Private sector lender Yes Bank reported its financial results for the third quarter of the ongoing fiscal year 2024 today, posting a 2.3% year-on-year rise in net interest income. However, the bank’s net profit for the quarter fell short of market expectations.
In its regulatory filing with the stock exchanges, Yes Bank announced a net profit of Rs. 231.6 crore for the October-December period of FY2024. While this marks a 14.7% rise from the corresponding period of the previous fiscal, it was below analysts’ projected figure of Rs. 415.1 crore.
The bank’s net interest income – the difference between interest earned and expended – grew 2.3% to Rs. 2,016.8 crore in Q3 FY2024, compared to Rs. 1,973 crore in Q3 FY2023. Yes Bank’s net interest margin – a key measure of profitability – stood at 2.8% for the reported quarter.
On the asset quality front, Yes Bank saw its gross non-performing assets (NPAs) remaining unchanged at 2% of gross advances as of December 2023. The net NPA ratio improved marginally to 0.9% from 1% in the year-ago period.
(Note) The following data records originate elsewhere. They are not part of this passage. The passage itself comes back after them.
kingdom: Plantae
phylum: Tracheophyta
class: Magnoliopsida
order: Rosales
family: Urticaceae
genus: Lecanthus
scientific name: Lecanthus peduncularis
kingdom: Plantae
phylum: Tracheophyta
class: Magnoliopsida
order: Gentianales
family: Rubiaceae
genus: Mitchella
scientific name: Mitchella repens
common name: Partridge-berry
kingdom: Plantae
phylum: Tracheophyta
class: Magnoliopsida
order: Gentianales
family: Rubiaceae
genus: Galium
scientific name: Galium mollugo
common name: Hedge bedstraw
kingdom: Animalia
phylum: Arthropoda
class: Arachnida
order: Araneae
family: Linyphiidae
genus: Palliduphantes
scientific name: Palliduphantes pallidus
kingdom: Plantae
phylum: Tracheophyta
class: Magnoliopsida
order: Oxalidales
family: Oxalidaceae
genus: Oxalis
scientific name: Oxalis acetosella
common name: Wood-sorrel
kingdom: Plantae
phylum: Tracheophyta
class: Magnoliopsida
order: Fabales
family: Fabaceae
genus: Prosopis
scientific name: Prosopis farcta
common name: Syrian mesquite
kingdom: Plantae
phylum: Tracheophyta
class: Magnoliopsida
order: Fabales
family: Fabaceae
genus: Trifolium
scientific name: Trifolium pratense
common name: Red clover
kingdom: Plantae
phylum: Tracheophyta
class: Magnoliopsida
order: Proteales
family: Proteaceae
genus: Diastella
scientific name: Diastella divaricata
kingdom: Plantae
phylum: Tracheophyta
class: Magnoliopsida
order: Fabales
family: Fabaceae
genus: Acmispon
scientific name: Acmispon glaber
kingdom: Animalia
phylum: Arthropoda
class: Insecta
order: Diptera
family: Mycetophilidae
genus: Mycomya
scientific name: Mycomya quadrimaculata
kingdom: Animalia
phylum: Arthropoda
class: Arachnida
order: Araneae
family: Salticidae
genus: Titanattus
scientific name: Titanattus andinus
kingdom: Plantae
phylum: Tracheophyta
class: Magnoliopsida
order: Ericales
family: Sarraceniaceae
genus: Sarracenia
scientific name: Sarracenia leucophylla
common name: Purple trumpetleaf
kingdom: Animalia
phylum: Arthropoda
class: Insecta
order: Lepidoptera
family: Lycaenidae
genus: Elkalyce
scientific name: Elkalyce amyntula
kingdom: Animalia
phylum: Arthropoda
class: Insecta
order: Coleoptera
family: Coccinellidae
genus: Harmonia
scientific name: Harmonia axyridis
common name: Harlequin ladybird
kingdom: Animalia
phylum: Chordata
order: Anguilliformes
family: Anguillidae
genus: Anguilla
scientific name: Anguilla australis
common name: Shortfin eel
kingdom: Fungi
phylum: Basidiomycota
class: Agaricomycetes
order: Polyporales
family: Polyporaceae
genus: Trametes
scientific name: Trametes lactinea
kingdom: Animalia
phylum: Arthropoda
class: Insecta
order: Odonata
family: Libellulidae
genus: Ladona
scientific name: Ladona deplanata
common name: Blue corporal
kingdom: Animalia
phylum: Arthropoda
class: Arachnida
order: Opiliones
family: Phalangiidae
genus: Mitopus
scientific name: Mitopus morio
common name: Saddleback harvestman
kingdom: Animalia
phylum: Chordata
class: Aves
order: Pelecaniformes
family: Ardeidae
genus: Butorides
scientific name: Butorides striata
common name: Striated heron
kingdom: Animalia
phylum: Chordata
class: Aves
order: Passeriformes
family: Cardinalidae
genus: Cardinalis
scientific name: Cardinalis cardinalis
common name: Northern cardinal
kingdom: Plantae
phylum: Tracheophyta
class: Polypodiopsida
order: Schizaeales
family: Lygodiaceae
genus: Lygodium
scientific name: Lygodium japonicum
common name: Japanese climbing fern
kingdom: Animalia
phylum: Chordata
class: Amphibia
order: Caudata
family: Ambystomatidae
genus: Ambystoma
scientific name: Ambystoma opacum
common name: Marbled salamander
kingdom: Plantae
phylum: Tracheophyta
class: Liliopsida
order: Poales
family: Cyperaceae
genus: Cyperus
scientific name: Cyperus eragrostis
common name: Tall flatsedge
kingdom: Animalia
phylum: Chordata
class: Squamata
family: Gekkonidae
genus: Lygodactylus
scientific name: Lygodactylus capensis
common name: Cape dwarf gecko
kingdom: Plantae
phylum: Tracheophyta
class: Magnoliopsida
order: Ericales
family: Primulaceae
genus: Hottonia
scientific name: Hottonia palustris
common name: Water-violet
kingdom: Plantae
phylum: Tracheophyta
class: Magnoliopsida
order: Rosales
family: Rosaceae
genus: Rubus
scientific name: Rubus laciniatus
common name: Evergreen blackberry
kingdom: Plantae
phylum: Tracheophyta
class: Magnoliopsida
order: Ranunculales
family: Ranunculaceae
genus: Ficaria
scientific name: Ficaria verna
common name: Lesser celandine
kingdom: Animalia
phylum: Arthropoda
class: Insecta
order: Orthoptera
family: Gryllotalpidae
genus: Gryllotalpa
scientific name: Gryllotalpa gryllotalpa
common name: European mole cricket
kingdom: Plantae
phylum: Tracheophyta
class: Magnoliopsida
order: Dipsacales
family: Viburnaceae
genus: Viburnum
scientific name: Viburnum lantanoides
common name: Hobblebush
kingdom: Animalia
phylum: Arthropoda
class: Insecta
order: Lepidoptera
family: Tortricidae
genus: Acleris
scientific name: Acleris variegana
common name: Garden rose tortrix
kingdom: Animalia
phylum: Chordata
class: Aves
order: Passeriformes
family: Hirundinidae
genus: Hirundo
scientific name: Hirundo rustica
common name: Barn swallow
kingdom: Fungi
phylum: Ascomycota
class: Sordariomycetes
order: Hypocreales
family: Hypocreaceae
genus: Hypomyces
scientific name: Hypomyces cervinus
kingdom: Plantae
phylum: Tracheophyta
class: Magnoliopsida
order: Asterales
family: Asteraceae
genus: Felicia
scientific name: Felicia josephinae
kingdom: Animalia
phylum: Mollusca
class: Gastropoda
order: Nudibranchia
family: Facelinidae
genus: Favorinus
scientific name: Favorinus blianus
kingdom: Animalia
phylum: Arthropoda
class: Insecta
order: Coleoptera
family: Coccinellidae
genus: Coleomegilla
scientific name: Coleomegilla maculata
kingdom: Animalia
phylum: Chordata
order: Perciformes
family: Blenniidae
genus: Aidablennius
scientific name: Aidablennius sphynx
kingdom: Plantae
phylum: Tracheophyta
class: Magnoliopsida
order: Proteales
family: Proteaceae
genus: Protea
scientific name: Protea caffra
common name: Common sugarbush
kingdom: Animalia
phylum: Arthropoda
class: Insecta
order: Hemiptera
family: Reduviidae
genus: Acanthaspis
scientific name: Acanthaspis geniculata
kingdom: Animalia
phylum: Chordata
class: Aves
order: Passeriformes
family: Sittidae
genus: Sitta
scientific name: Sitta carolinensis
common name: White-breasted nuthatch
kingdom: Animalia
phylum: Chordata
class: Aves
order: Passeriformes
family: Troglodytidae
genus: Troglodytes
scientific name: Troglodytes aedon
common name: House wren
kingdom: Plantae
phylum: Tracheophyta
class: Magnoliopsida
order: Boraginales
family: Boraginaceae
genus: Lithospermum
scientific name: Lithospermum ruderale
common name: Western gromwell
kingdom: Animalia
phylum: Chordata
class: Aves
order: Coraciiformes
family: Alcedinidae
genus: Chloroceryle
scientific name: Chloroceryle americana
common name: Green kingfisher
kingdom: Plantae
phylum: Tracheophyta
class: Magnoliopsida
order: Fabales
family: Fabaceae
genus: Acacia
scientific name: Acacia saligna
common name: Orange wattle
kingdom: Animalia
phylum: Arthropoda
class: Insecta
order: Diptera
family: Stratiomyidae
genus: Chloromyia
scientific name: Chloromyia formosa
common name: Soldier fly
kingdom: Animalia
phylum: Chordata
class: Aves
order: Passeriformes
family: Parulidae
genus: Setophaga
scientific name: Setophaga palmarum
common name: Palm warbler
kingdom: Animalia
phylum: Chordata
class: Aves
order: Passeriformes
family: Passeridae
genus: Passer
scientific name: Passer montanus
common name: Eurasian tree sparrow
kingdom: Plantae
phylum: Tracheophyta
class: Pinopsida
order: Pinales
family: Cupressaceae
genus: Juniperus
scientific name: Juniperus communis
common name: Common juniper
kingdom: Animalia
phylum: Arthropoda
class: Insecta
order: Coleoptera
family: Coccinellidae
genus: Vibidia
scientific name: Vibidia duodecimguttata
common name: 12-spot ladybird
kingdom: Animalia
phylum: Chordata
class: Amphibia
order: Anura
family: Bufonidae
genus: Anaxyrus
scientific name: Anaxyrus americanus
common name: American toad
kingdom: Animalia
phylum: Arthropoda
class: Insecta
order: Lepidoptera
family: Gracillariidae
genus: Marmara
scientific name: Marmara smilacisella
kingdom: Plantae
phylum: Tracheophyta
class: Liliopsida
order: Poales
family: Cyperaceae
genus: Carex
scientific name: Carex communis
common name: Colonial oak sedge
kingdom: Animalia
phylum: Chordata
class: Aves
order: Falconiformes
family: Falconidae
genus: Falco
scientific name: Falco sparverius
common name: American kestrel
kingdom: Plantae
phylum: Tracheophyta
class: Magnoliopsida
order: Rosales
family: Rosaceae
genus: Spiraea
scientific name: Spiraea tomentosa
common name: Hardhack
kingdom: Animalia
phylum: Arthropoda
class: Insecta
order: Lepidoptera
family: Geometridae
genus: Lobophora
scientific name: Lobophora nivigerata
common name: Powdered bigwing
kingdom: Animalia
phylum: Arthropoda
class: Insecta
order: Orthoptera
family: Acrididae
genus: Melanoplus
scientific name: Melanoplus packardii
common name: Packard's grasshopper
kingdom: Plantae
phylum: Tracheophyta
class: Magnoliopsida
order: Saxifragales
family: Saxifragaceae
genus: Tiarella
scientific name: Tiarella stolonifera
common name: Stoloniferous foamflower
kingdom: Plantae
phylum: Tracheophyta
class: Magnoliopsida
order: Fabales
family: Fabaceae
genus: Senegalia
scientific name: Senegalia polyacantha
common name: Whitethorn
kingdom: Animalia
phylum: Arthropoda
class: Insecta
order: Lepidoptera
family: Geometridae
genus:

Recoveries and upgrades from NPAs exceeded fresh slippages during the quarter.
Yes Bank’s total advances rose 11.2% year-on-year to Rs. 2.52 lakh crore as of December 2023. Total deposits were up 10.9% to Rs. 2.66 lakh crore. The bank’s capital adequacy ratio stood at 16.3% at the end of Q3 FY2024, providing it with sufficient buffers to support future loan growth.
While announcing the results, Yes Bank’s MD & CEO Prashant Kumar said the bank is focused on improving asset quality while maintaining healthy growth momentum. He added that recoveries from resolved stressed assets and sale of NPAs to asset reconstruction companies will help reduce the stock of bad loans further.
On the outlook, analysts feel Yes Bank is on the right path of recovery after the turmoil of 2018-19. Ongoing clean-up of legacy stressed assets and capital raise have strengthened its balance sheet. However, its Q3 profit missed estimates, underlining the need for more improvements on the operational efficiency front. The stock ended marginally higher today after the results.
In summary, Yes Bank has posted steady growth in advances and deposits while maintaining stable asset quality in Q3 FY2024. However, its profitability needs to catch up with rising market expectations for a stronger performance. The bank will need to focus on cost optimization and boosting fee income to achieve higher profit numbers going forward.